The alternative school program had been shuttered since the 2015-2016 school year when the district had embedded its components into the middle and high schools, but changes in graduation pathways prompted a second look and the decision to return to a separate facility, director Dara ’Su Stevens-Williams said.
The school will use four rooms at the Ramey-Estep school, with a lead teacher and two other teachers, Ramey-Estep principal Ann Brewster said. Brewster will serve as principal to both schools.
In addition, the students will have the services of Ramey-Estep’s therapists and counselors, Brewster said. “I?don’t know of another A-5 school with as much therapeutic help as these students will have,”?she said. A-5 is a state designation for alternative school.

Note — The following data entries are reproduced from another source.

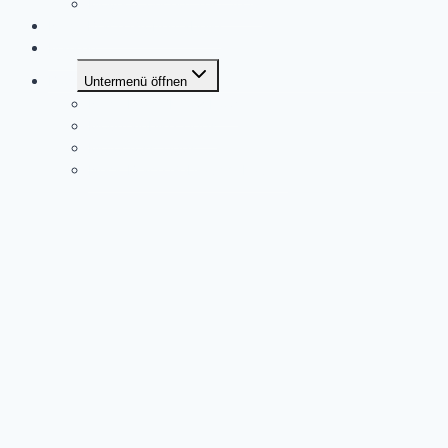
Moveo Concept Test 2023
Neck Brace Größentabelle
Marken
Blog
Untermenü öffnen
Neck Brace Know How
Mountainbike Tipps
Motocross Tipps
Neck Brace Gebraucht Kaufen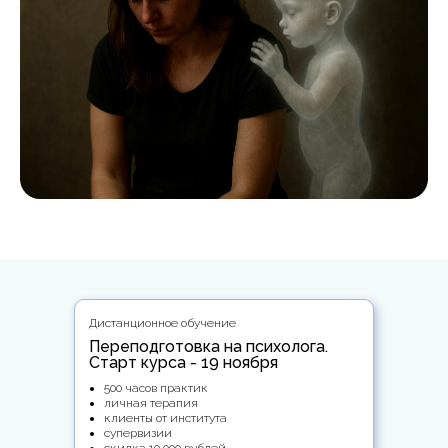
Дистанционное обучение
Переподготовка на психолога.
Старт курса - 19 ноября
500 часов практик
личная терапия
клиенты от института
супервизии
скидка 10 000 рублей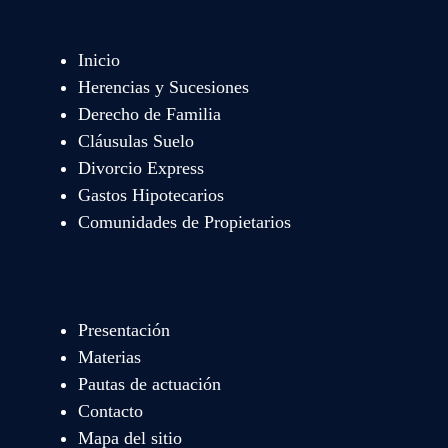
Inicio
Herencias y Sucesiones
Derecho de Familia
Cláusulas Suelo
Divorcio Express
Gastos Hipotecarios
Comunidades de Propietarios
Presentación
Materias
Pautas de actuación
Contacto
Mapa del sitio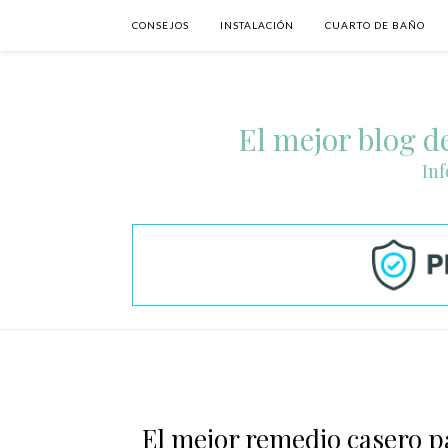
CONSEJOS
INSTALACIÓN
CUARTO DE BAÑO
El mejor blog de
Inf
El mejor remedio casero pa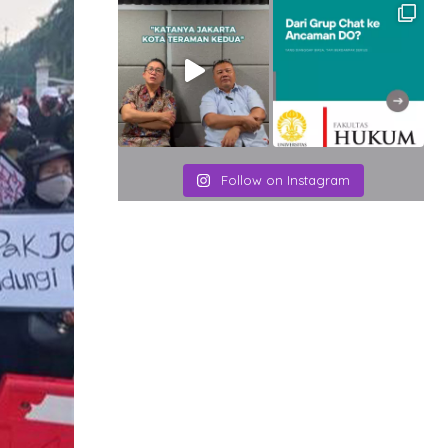
Follow on Instagram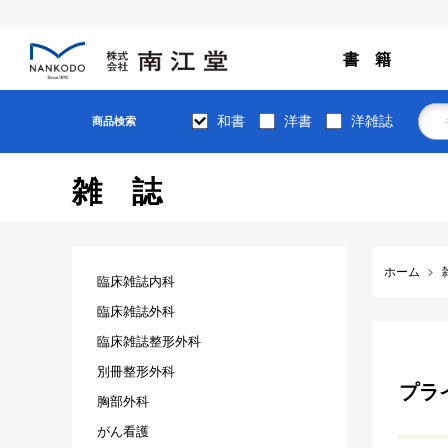
書 籍
和書
洋書
洋雑誌
商品検索
雑誌
ホーム
臨床雑誌内科
臨床雑誌外科
臨床雑誌整形外科
別冊整形外科
プライ
胸部外科
がん看護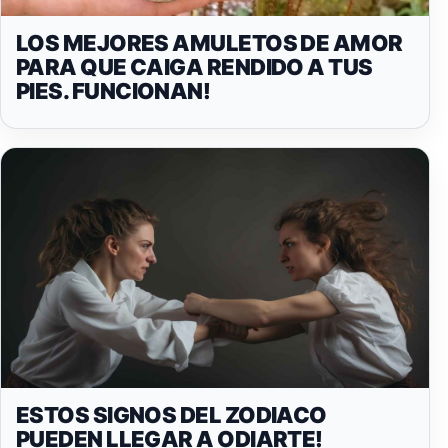
LOS MEJORES AMULETOS DE AMOR
PARA QUE CAIGA RENDIDO A TUS
PIES. FUNCIONAN!
ESTOS SIGNOS DEL ZODIACO
PUEDEN LLEGAR A ODIARTE!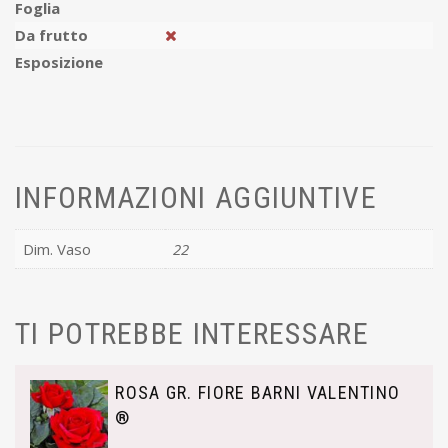
Foglia
Da frutto
Esposizione
INFORMAZIONI AGGIUNTIVE
Dim. Vaso
22
TI POTREBBE INTERESSARE
ROSA GR. FIORE BARNI VALENTINO
®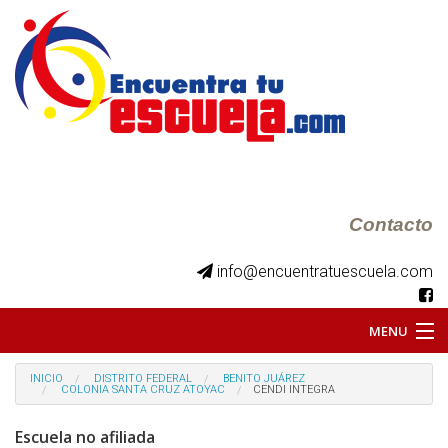
Contacto
info@encuentratuescuela.com
MENU
INICIO
INICIO
DISTRITO FEDERAL
BENITO JUÁREZ
COLONIA SANTA CRUZ ATOYAC
CENDI INTEGRA
BKS JUVENILES
Escuela no afiliada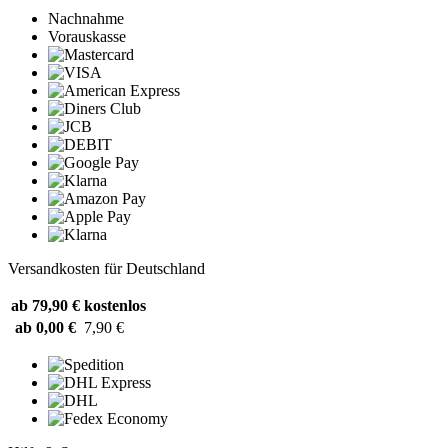
Nachnahme
Vorauskasse
Versandkosten für Deutschland
ab 79,90 €
kostenlos
ab 0,00 €
7,90 €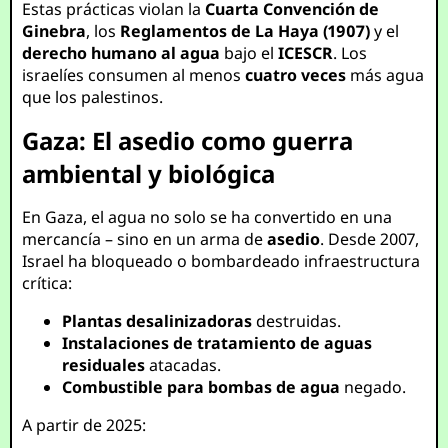
Estas prácticas violan la
Cuarta Convención de
Ginebra
, los
Reglamentos de La Haya (1907)
y el
derecho humano al agua
bajo el
ICESCR
. Los
israelíes consumen al menos
cuatro veces
más agua
que los palestinos.
Gaza: El asedio como guerra
ambiental y biológica
En Gaza, el agua no solo se ha convertido en una
mercancía – sino en un arma de
asedio
. Desde 2007,
Israel ha bloqueado o bombardeado infraestructura
crítica:
Plantas desalinizadoras
destruidas.
Instalaciones de tratamiento de aguas
residuales
atacadas.
Combustible para bombas de agua
negado.
A partir de 2025: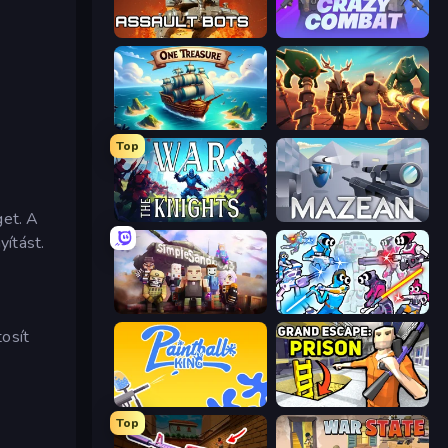
Assault Bots
Crazy Combat
One Treasure
Horde Crusher
Top
get. A
War the Knights
Mazean
yítást.
Simple Sandbox 3
Space Wars Battleground
tosít
Paintball King
Grand Escape: Prison
Top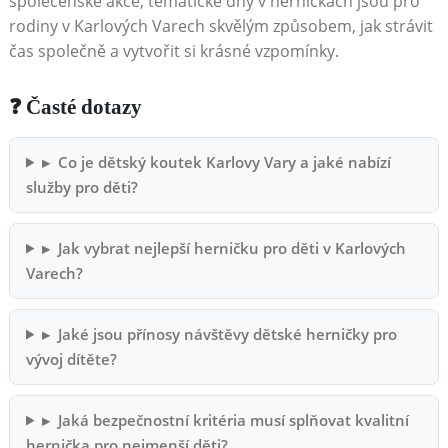
společenské akce, tematické dny v herničkách jsou pro
rodiny v Karlových Varech skvělým způsobem, jak strávit
čas společně a vytvořit si krásné vzpomínky.
❓ Časté dotazy
▸
Co je dětský koutek Karlovy Vary a jaké nabízí
služby pro děti?
▸
Jak vybrat nejlepší herničku pro děti v Karlových
Varech?
▸
Jaké jsou přínosy návštěvy dětské herničky pro
vývoj dítěte?
▸
Jaká bezpečnostní kritéria musí splňovat kvalitní
hernička pro nejmenší děti?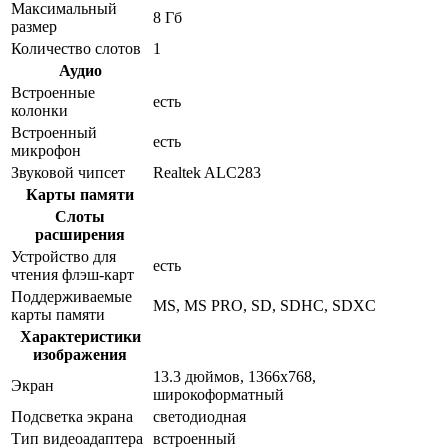
Максимальный
8 Гб
размер
Количество слотов
1
Аудио
Встроенные
есть
колонки
Встроенный
есть
микрофон
Звуковой чипсет
Realtek ALC283
Карты памяти
Слоты
расширения
Устройство для
есть
чтения флэш-карт
Поддерживаемые
MS, MS PRO, SD, SDHC, SDXC
карты памяти
Характеристики
изображения
13.3 дюймов, 1366x768,
Экран
широкоформатный
Подсветка экрана
светодиодная
Тип видеоадаптера
встроенный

Addition of a therapy room is in the works. The therapy component addresses the needs inherent in placing children in an alternative setting, Brewster said. “Any time a child has been placed in an alternative setting, there are usually issues above and beyond that caused them to be placed there,”?she said.
Ramey-Estep also will offer in-home family counseling, she said.
Alternative school students will be kept separate from the residential students and won’t be permitted to communicate with them. Among concerns is that alternative school students come and go from the school each day and might otherwise introduce forbidden items to the campus, she said.
Some students have fallen behind in their studies to the point they are in danger of dropping out. The alternative school will provide the opportunity to earn the needed credits away from the traditional setting of 20 to 30 students in a classroom, Stevens-Williams said.
District data shows that the alternative school in the past has decreased dropouts, she said.
The Ramey-Estep complex consists of the high school, residential cottages and an administration building on an expansive rural campus in Rush. The high school is part of the Boyd County system.